Mengenang Slamet Gundono (LSDP #6)

Tulisan ini merupakan rekaman orasi budaya dari Seniman budayawan dalang wayang suket; Alm. Slamet Gundono. Beliau menyampaikan ini pada penutupan Liburan Sastra di Pesantren #6 pada tanggal 26 Juni 2011 di Pesantren Kali Opak Yogyakarta atas prakarsa komunitas Matapena. Saya ketika itu bertugas sebagai perekam proses kegiatan dari awal hingga akhir. Berikut ini adalah rekaman orasi budaya yang disampaikan almarhum:   




Slamet Gundono mulai bicara. Katanya, ia sebenarnya capek, ingin istirahat sejenak sebelum berorasi, tapi selalu tergerak untuk menyaksikan setiap pentas yang ditampilkan malam itu. Ketika Lajang di Sepertiga Malam Selesai, ia masuk ke rumah dan memutuskan beristrahat. Tapi ketika M-Jikustik pentas, ia tergerak lagi, dan ingin menonton lagi. Begitu juga ketika musikalisasi puisi, juga Sampak Patrol. Menurutnya, itulah Budaya; kepedulian. Pentas teater peserta, musikalisasi puisi, M-jikustik dan Sampak Patrol, lahir dan berkarya karena peduli. Kebudayaan adalah Kepedulian itu sendiri. Gesang ketika mencipatakan lagu Bengawan solo tidak memikirkan lagunya bakal didengar dunia internasional. Ia tidak memikirkan lagu itu bakal disukai orang-orang Jepang. Ia lebih-lebih tidak memikirkan penghasilan yang bisa diraupnya dari lagu itu. Ia hanya peduli. Pada Bengawan Solo yang airnya terus ditumpahi limbah pabrik milik orang China dan sampah-sampah, juga pada orang-orang dan komunitas organik yang bergantung pada sungai itu.

Terkait hal ini, ia punya cerita:
Pada suatu hari ketika ia diminta pentas di Amsterdam, ia bingung.
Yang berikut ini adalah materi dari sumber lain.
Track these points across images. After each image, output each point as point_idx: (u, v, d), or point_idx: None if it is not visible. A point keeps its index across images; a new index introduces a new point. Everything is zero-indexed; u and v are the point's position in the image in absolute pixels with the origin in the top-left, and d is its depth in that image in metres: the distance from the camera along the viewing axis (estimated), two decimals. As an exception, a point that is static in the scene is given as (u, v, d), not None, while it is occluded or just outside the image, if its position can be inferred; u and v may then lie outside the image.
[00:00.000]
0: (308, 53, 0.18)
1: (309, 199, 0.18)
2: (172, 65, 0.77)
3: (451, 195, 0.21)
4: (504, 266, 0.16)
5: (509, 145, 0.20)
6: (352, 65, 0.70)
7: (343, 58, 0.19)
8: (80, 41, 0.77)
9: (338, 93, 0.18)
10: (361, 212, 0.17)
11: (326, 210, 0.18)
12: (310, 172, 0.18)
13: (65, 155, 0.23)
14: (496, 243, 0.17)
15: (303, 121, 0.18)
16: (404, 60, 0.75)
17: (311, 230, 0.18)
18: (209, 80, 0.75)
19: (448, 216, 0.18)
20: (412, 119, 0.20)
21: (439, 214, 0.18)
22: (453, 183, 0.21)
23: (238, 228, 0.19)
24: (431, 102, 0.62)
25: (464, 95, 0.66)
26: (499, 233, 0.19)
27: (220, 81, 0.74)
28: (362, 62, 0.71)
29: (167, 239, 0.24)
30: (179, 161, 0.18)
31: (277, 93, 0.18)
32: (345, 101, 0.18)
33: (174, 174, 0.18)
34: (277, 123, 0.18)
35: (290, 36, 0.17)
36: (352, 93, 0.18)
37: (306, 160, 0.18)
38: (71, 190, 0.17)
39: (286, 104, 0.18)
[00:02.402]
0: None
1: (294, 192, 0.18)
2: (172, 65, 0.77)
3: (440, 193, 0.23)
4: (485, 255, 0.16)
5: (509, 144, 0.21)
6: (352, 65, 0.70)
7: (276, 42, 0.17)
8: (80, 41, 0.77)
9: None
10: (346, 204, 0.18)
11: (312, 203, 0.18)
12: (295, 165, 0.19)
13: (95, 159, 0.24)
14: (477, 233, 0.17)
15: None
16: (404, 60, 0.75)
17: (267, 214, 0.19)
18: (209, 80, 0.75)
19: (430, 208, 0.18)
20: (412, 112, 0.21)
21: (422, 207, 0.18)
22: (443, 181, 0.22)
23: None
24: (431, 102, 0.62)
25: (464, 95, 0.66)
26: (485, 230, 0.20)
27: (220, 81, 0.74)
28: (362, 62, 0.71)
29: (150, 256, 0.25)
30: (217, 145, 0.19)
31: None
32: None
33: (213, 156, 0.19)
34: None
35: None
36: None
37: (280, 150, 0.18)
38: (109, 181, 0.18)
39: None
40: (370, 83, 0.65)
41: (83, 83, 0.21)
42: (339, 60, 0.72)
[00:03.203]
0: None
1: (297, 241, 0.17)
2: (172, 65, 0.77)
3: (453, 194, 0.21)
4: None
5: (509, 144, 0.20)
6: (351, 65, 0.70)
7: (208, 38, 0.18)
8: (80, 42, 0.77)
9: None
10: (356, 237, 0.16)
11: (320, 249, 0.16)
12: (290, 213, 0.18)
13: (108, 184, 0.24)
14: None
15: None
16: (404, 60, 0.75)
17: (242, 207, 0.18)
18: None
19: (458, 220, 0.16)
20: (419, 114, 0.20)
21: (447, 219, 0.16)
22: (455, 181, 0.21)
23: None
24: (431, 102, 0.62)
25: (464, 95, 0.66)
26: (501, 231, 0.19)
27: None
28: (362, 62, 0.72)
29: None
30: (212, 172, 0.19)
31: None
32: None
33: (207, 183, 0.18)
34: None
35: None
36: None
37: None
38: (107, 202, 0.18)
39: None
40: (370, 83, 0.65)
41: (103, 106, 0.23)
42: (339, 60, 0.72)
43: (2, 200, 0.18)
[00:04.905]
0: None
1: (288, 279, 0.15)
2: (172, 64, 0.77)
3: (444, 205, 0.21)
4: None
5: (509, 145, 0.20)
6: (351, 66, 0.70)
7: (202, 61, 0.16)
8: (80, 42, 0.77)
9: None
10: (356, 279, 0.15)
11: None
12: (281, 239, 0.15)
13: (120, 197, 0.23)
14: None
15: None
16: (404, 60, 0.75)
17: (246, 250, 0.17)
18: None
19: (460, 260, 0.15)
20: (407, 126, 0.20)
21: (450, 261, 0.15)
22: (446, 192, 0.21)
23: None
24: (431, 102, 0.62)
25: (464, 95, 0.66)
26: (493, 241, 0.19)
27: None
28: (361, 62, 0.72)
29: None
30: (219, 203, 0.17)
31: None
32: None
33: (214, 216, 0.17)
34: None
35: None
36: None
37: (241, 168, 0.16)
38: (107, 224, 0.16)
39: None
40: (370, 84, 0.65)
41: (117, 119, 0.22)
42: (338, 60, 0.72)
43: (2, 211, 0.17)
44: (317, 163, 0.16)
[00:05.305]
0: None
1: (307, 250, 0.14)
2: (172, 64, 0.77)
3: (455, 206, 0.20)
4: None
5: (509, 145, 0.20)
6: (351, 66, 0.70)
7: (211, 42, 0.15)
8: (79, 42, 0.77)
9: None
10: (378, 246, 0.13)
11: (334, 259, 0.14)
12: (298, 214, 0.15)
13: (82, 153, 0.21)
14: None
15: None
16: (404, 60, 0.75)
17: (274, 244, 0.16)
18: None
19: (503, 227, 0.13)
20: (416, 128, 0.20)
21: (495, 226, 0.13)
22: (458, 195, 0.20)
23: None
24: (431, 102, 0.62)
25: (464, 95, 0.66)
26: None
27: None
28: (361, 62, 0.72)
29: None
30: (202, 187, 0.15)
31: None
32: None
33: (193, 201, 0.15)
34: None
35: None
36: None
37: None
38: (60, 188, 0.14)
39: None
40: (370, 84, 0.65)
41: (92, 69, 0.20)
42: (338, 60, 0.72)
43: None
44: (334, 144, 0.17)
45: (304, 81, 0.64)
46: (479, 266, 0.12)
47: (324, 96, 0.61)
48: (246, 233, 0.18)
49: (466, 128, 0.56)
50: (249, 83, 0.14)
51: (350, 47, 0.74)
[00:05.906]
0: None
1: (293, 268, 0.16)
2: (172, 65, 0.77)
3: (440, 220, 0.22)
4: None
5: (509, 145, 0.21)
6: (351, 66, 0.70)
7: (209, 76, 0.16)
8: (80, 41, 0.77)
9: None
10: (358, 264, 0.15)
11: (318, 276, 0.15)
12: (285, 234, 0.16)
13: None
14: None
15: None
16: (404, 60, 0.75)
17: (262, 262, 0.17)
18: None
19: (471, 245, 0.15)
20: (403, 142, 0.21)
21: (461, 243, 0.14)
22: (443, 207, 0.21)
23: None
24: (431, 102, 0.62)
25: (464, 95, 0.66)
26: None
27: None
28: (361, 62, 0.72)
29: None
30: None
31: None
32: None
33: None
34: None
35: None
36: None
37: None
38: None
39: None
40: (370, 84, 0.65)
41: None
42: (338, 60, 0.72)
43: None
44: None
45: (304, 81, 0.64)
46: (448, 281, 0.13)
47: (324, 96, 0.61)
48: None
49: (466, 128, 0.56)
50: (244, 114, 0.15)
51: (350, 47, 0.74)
Tapi bukan pentas itu yang ia bingungkan melainkan bagaimana ia duduk di kursi pesawat—bobotnya 350 kg—dan semua pelayanan yang ada di pesawat; bagaimana ia makan, minum, dsb. Tapi ternyata kesulitan yang ada itu bisa terlewati. Dan itulah, katanya, apa yang dinamakan dengan Kebudayaan Tubuh. Sebagaimana cara berjalan seorang kiai yang berbeda dengan cara berjalan intelektual, dan masih banyak lagi. Hal ini terjadi, menurut Slamet, karena tak ada kesenian yang lepas dari kehidupan. Arsitektur, musik, puisi, novel dan semua hasil kebudayaan lainnya tidak ada yang terlepas dari kehidupan. Itulah kenapa kebudayaan berarti kepedulian pada kehidupan.

Jawa, kata Slamet, secara politik sosial adalah patriarkal. Akan tetapi oleh kebudayaan semua itu dibalik. Contohnya adalah sebuah lagu Jawa—yang maknanya disalahpahami, “ibu bumi, bapakmu langit... ”. Bumi selalu menjadi tempat berpijak di mana-mana, ibu ada di mana-mana. Hingga wajar, menurut Slamet, jika kini, karya musik ciptaan manusia selalu membicarakan sosok perempuan bernama Ibu. inilah kebudayaan; kepedulian.

Sunan Kalijaga pernah berkata, Slamet melanjutkan, memasuki Jawa seperti memasuki Islam yang berbeda identitas, yang hanya butuh dicap kalimat syahadat. Itulah kenapa ia memilih budaya dan menjauhi pedang dalam menyebarkan agama Islam di Jawa.

Slamet memberi nasihat kepada peserta, “jangan takut berkesenian melanggar (berbenturan dengan) agama.” Kesenian adalah bagian dari perintah agama; hablum minallah-hablum minannas. Hubungan dengan manusia (hablumminannaasi), sebagaimana seni (budaya), terletak pada kepedulian. Reaksi pikiran, tubuh dan jiwa manusia dengan lingkungannya. Manusia kini memproteksi hidup mereka dengan ekonomi dan politik. Padahal yang dibutuhkan bukan itu, tapi kebudayaan (sistem nilai).